Many thanks for this powerful and pleasant program!
Hi,
The 2D classification in cisTEM is integrated over angles, shifts and class. The individual likelihoods for all the different angles/shifts/classes are not stored (as it would be a lot of information). The class with the best occupancy is stored, but the actual occupancies are not stored on disk, they are only held in memory.
If you would like to know the best class for each particle you can get that information from the database. First you need to know the classification_id for the classification you are interested in. Running :-
sqlite3 name_of_your_database.db "select * from classification_list
will list all the classifications. Find the one you want and read off the classification id (it will be the first number in the column).
You can then get the best class for each particle with the following command :-
sqlite3 name_of_your_database.db "select best_class from classification_result_$your_class_id;"
I hope this is of some use, although I realise it is not the full occupancy info.
Cheers,
Tim
Thanks Tim, that makes sense, looks like I can basically count up the number of times a class is chosen as the best one for the particle and that's another way of looking at which are the most occupied classes. In case it's of any use to anyone, here's what I've done:
To get the looong list of class identities into a file:
sqlite3 name_of_your_database.db "select best_class from classification_result_21;" > best_class_for_each_particle.txt
Then a bash loop to count how many times each class identifier (number from 0 to 80) appears in that list:
for i in `seq 0 80`; do grep -o $i best_class_for_each_particle.txt | wc -l; done
Now this output can be used in a histogram or compared with the images of each class. The class numbers seem to go from 1-80 so I'm guessing 0 where some unclassifiable particles wound up?
Although, I'm a bit puzzled, the counts add up to more than the number of particles in the list. I'll update this if I figure out why...
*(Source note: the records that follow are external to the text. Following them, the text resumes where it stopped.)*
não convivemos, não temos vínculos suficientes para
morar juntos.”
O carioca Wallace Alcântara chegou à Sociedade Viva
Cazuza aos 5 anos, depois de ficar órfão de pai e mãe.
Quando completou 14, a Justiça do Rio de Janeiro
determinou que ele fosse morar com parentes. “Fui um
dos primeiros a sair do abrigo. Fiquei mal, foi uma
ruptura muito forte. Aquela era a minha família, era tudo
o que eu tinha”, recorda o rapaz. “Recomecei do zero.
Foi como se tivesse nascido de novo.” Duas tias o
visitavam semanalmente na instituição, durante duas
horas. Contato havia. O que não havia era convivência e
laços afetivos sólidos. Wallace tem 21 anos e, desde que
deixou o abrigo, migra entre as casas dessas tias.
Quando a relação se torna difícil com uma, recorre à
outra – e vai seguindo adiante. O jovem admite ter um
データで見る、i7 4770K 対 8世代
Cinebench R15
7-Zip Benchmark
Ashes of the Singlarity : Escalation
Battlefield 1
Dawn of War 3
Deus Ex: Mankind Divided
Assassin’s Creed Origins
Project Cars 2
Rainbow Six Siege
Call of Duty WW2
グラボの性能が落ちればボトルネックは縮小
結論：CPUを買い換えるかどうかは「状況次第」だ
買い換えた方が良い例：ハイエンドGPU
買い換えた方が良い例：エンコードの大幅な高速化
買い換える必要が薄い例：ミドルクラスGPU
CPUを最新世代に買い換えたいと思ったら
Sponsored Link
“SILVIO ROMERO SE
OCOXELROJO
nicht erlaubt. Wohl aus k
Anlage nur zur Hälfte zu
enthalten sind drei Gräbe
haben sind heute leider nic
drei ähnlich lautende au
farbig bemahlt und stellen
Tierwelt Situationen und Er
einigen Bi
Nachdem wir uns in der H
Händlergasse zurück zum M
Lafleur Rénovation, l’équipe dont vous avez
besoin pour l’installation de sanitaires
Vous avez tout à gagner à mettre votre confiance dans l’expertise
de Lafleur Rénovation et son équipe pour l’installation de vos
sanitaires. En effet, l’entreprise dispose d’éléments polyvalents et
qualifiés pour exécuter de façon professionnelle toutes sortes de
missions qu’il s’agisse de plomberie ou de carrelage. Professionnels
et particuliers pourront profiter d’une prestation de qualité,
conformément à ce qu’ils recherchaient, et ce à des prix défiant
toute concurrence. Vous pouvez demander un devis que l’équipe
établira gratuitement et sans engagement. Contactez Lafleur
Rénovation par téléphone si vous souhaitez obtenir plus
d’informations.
The problem is, is that when you grep 1 you will also include all those in class 11, 12, 13 etc, and you have similar problems with other numbers. I believe you can fix this by adding the -w flag which matches whole words only, so you would run :-
for i in `seq 0 80`; do grep -ow $i best_class_for_each_particle.txt | wc -l; done
Also, class 0 is used for those images not included in the classification, this can be because less than 100% of particles were used, or if you have exclude blank edges set to yes, those excluded will come out as best class 0.
Thanks!
Tim
Thanks so much for posting this!
I'm sure other people will find this useful.
Cheers,
Tim